Au CRDI, il y a environ 500 éducateurs ou éducatrices. De ce nombre, 150 travaillent dans les résidences. La direction du CIUSSS voulait forcer le personnel de semaine des autres secteurs, sans égard à leur formation et à leur ancienneté, à effectuer deux remplacements de fin de semaine par quinzaine pour combler des quarts de travail à découvert. Grace aux interventions du personnel et de la CNESST, la direction a été forcée de faire marche arrière. En lieu et place du plan de contingence prévu, elle a dû appliquer des mesures alternatives.
Emmanuelle Lachance explique : « nos mesures alternatives étaient relativement simples : d’abord, utiliser au maximum la liste de rappel, ensuite demander s’il y a des volontaires pour les remplacements et les attribuer par ancienneté au lieu de forcer les gens, enfin, payer les gens en temps supplémentaire puisqu’il s’agit bien de ça. » Avec ces mesures souples, le nombre de quarts à découvert durant les quatre pires fins de semaine de l’été est passé de 43, 48, 48 et 50 respectivement à 1, 1, 4 et 7, selon nos informations.

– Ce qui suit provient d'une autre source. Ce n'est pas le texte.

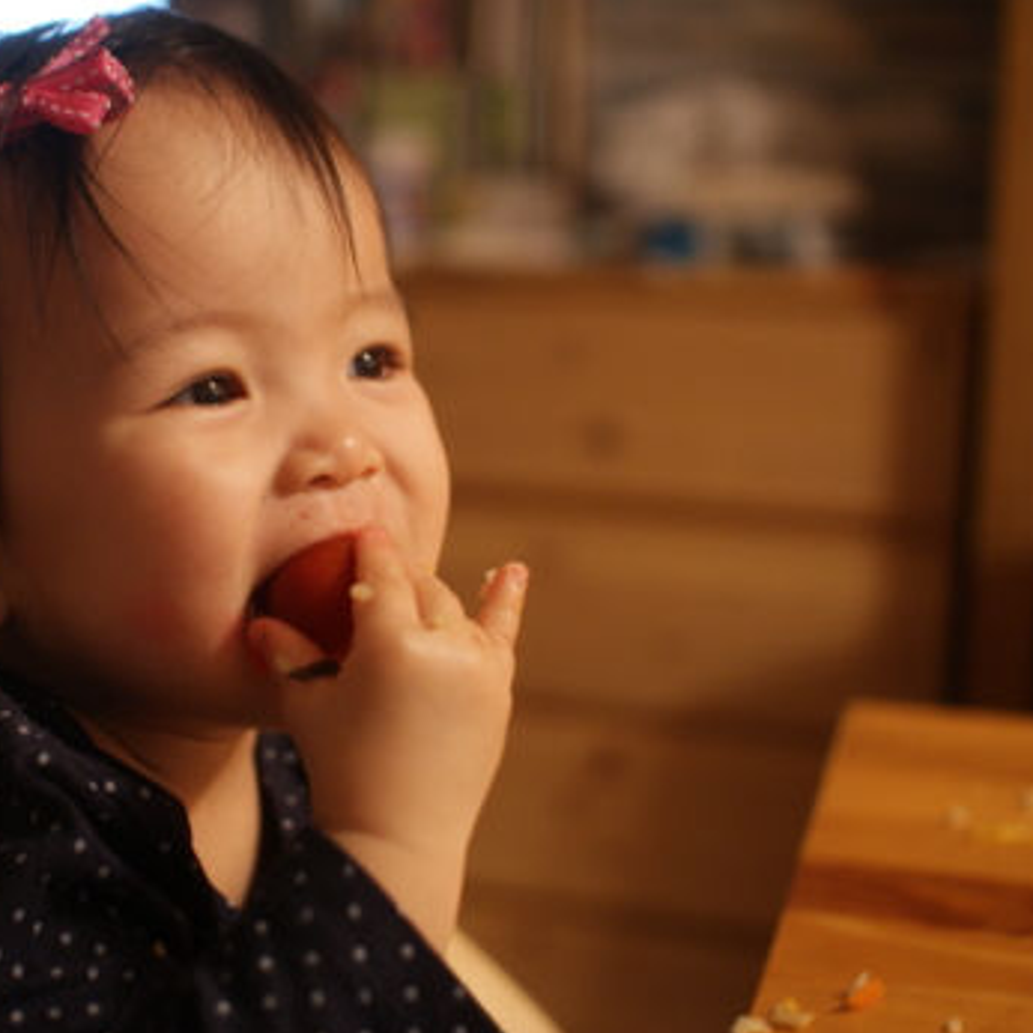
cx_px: 309
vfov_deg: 29.6
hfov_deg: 29.3
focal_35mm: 58
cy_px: 518
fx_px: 1958
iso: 400
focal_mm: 30
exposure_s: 1/20
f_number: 2
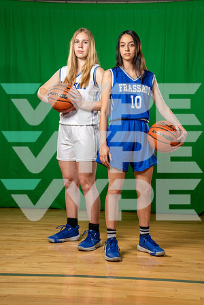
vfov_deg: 32.9
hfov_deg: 22.3
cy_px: 152
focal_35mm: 61
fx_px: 518
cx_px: 102
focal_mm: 61
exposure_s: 1/200
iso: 160
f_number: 8
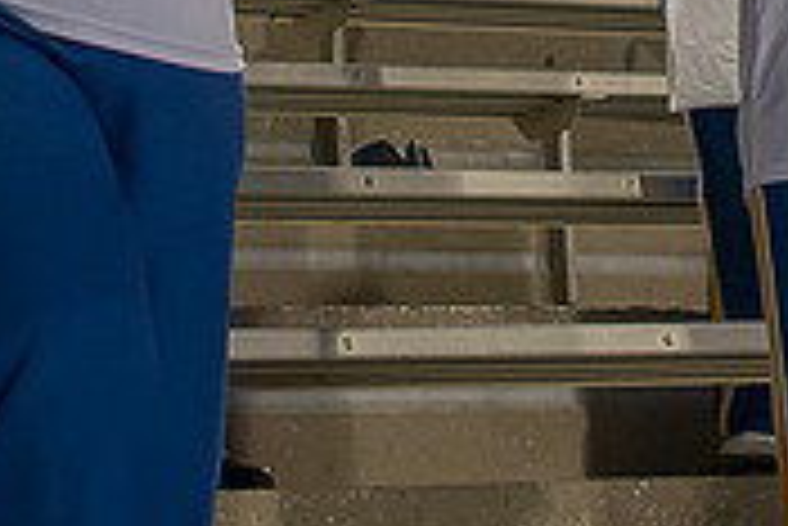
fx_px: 3768
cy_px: -173
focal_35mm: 172
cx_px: 738
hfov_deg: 11.8
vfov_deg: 7.9
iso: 1600
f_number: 4
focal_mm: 35
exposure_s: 1/320
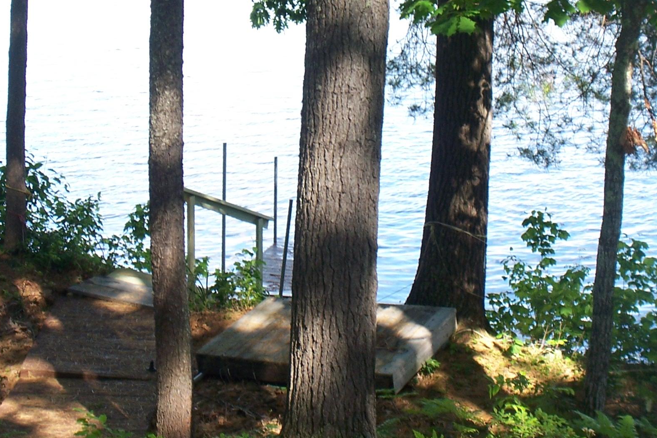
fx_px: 1514
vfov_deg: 16.4
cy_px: 135
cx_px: 310
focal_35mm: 83
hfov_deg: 24.5
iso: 64
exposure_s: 1/80
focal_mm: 8
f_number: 4
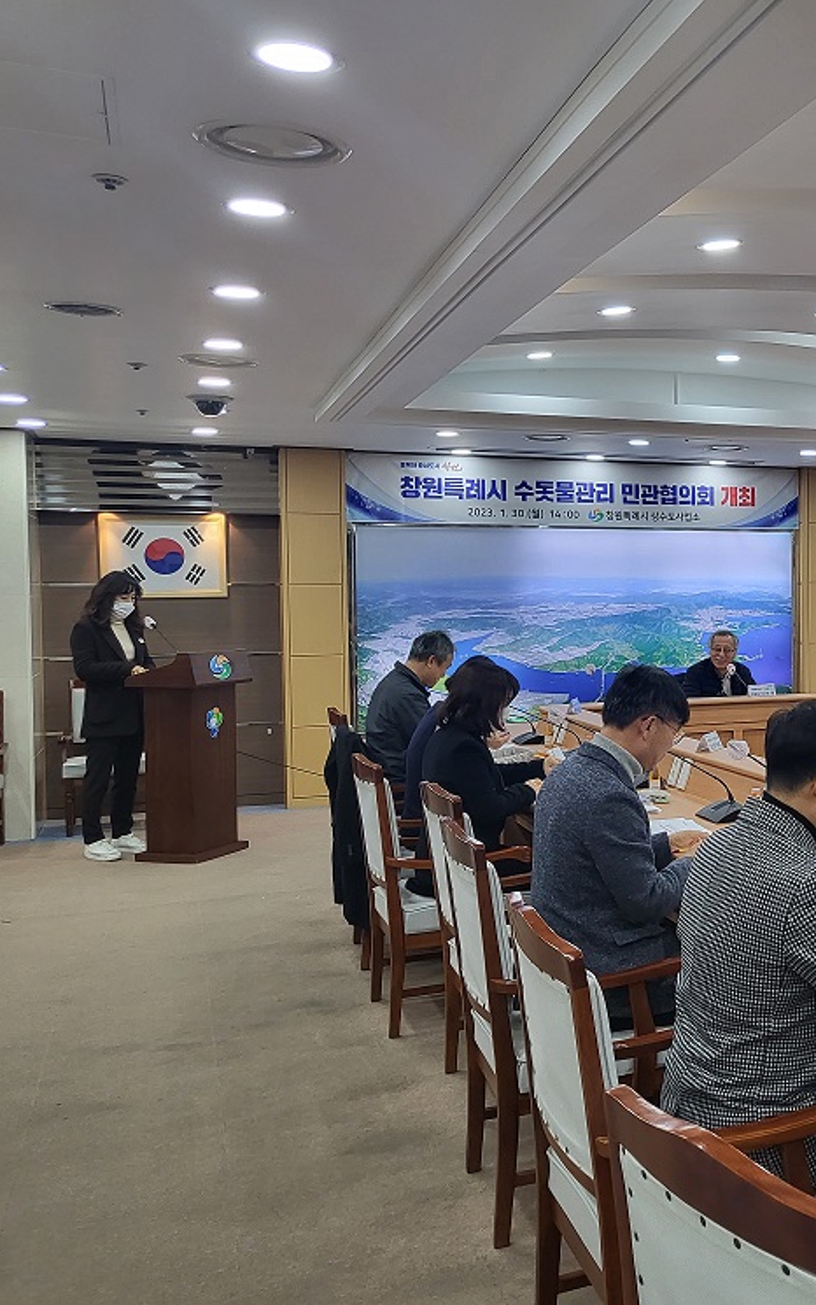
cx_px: 811
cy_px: 653
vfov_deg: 52.7
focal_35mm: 37
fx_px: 1316
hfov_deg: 31.9
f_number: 1.8
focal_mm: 4.25
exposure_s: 1/120
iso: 100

« Pour nous, ça démontre qu’avec des mesures simples et souples, intéressantes pour nos gens, ça marche et on peut gérer efficacement les crises, il n’est pas nécessaire de faire violence aux gens et de les contraindre, » explique François Proulx-Duperré. Le syndicat milite actuellement pour trouver une solution permanente aux problèmes vécus au CRDI. « Il s’agit d’un secteur difficile et négligé avec un des taux d’absentéisme les plus élevés du CIUSSS, c’est très fragile. Mais c’est possible de renverser la vapeur, nous avons un bon contre-exemple sur le territoire même du CIUSSS, » explique le président par intérim, « il s’agit des résidences de Charlevoix. Là-bas, le syndicat et la direction sont parvenus à une entente locale souple pour offrir des horaires attrayants, fonctionner par compétences et intérêts plutôt que par ancienneté. Doit-on s’étonner qu’ils aient beaucoup moins de problèmes là-bas? » Pour le syndicat, la solution demeure la souplesse et le dialogue, « on arrivera à rien avec une gestion autoritaire basée sur le droit de gérance ».

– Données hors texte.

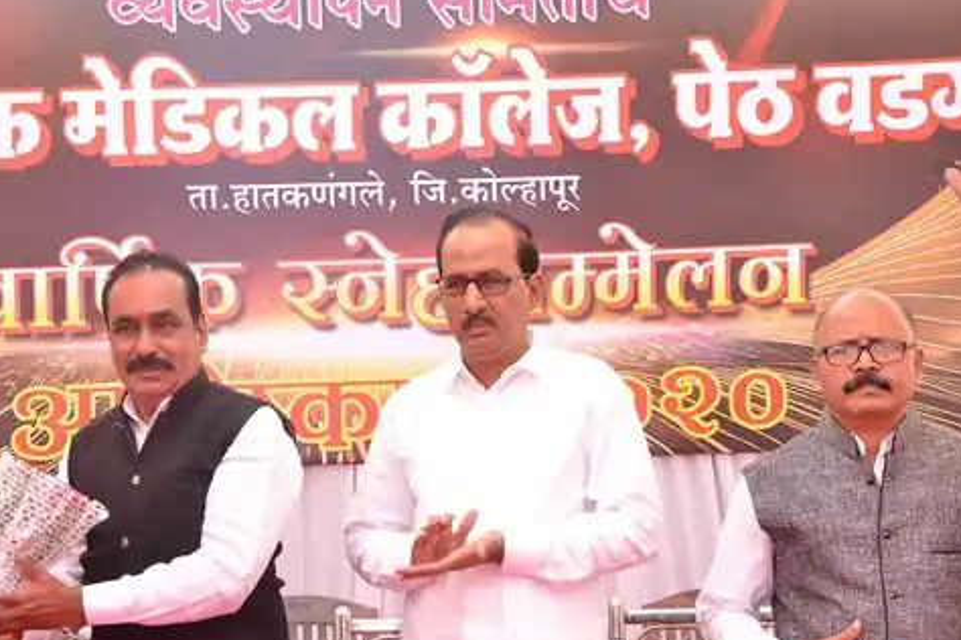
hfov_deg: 26.5
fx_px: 2029
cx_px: 337
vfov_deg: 17.9
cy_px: 464
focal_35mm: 76
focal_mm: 32
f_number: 6.3
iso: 400
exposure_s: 1/160
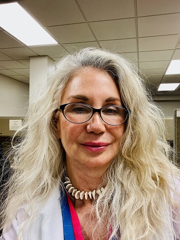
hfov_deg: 46.8
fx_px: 208
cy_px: 120
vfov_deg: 60.0
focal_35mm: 30
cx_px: 90
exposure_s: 1/40
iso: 160
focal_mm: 2.71
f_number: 2.2
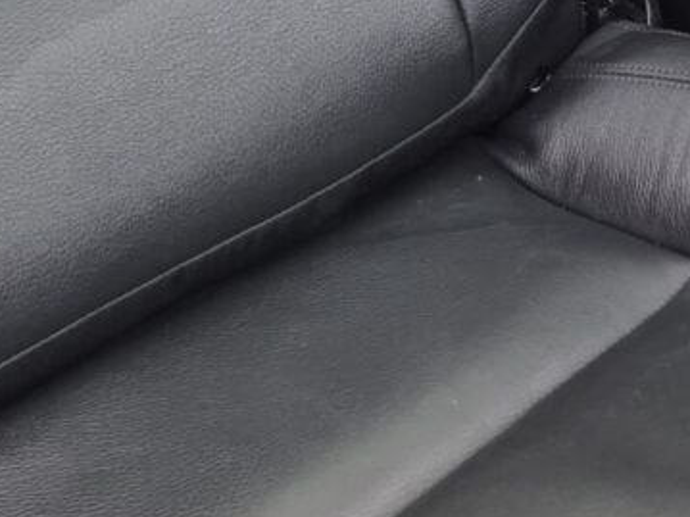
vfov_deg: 11.9
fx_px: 2132
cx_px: 448
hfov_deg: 18.3
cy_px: -615
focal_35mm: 107
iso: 80
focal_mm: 6.7
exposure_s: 1/120
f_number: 1.8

Mettre les gens dans le coup
« Face à des phénomènes comme la pénurie de main-d’œuvre, on ne peut pas juste agir sur le coup, d’urgence en urgence », croit Ann Gingras, présidente du Conseil central de Québec–Chaudière-Appalaches (CSN), « il faut prévenir et mettre en place des mesures d’attraction et de rétention du personnel. » La présidente du conseil central rappelle qu’il est toujours plus payant de mettre les gens dans le coup plutôt que de travailler contre eux et les contraindre, « ce sont des choses qu’il faut pouvoir négocier avec les syndicats ».
Pour le conseil central, l’enjeu ne se situe pas seulement au niveau des conditions de travail. « On parle de services à la population, il faut comprendre que quand on gère dans l’urgence, pour patcher des trous, la population y perd au change, il y a des services qui ne se donnent pas », rappelle Ann Gingras. « Ce qui se passe actuellement est questionnant, des fois on se demande quel est le mandat du CIUSSS : organiser et donner les soins de santé et les services sociaux auxquels la population a droit ou ouvrir la porte au privé ? », conclut la présidente.